Canadian newspaper in New Brunswick

The Bugle-Observer is a newspaper based in Woodstock, New Brunswick, which provides local news to Carleton and York Counties. The paper publishes twice weekly, on Tuesday and a weekend edition on Friday.

==History==
Woodstock's newspaper began as two papers, The Bugle and The Observer in the neighbouring town of Hartland. The papers merged to become the Bugle-Observer and now provides Carleton County with the latest news and events. In 2008 The Bugle-Observer celebrated its 100th anniversary in the Woodstock market, one of the oldest newspapers in New Brunswick. The Bugle-Observer is published Tuesday and the Bugle-Observer Weekend is distributed Friday.
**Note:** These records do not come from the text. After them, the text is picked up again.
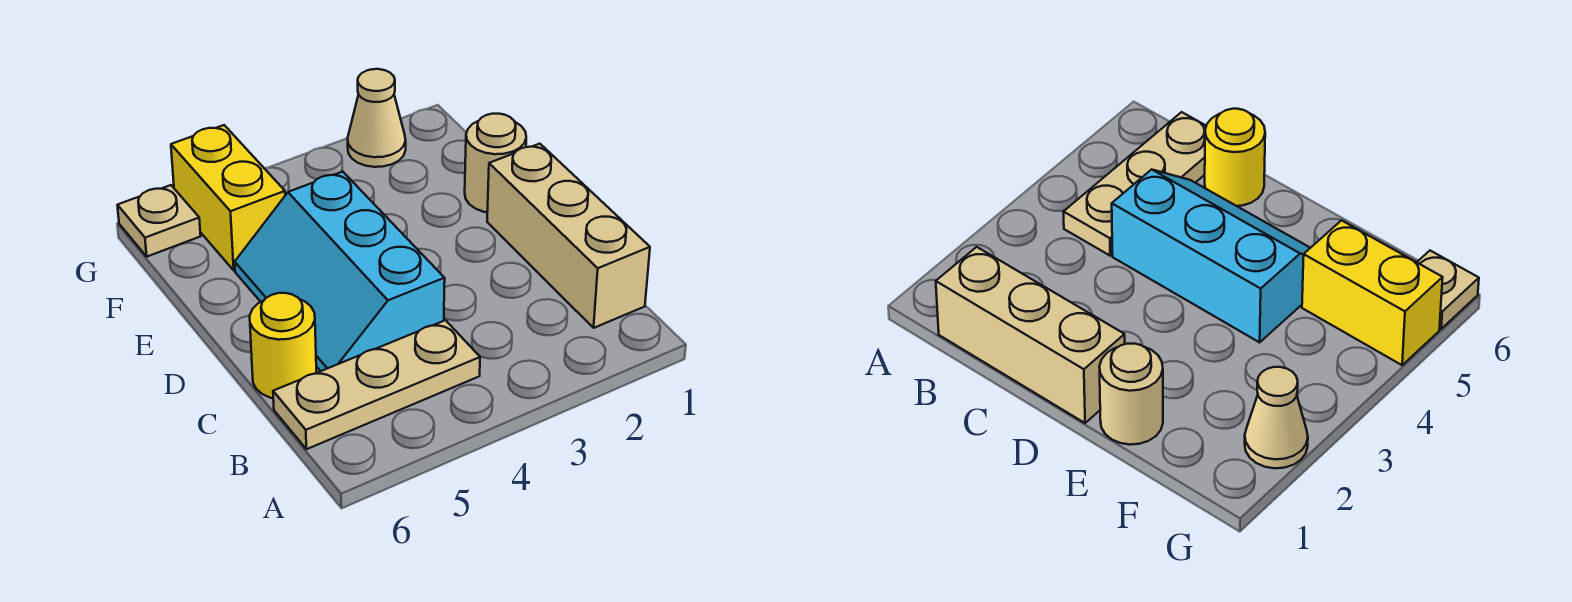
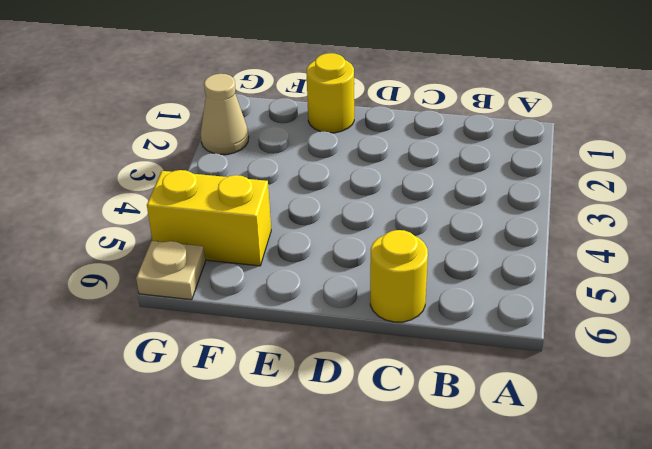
yellow 1x1 round brick [307,53,354,133] -> tan 1x1 round brick [465,114,526,212]
none -> tan 1x3 brick [487,144,650,328]
none -> tan 1x3 plate [273,320,480,449]

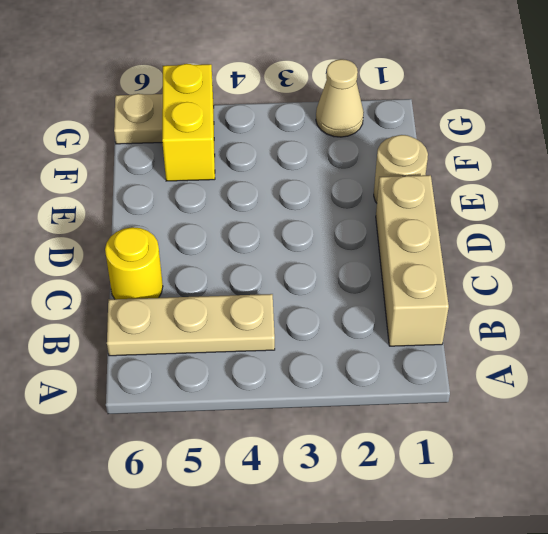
none -> cyan 2x3 slope [235,172,445,371]

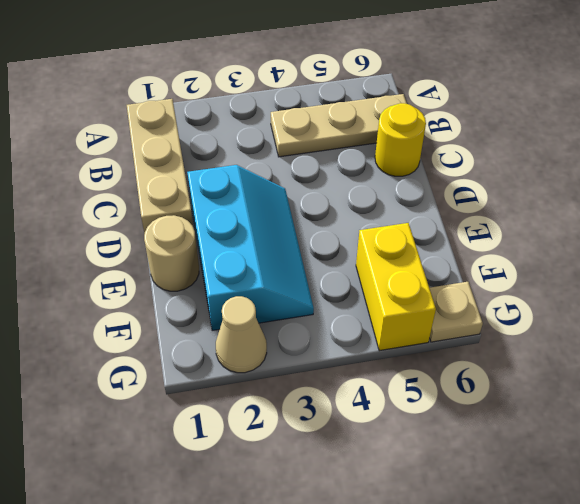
cyan 2x3 slope [187,165,314,330] -> cyan 2x3 slope moved to [235,172,445,371]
The paper is owned by Postmedia Network. The paper has gone by the name of The Bugle since it began in 1963 until it was sold to Brunswick News in 2003. When the Bugle began there was a rival newspaper called The Sentinel Press. Soon after the merge, a competing paper, called the Carleton Free Press was established by its former publisher, Ken Langdon. That paper folded after a year.

In 2022, the Bugle-Observer was sold along with other Brunswick News brands to Postmedia Network.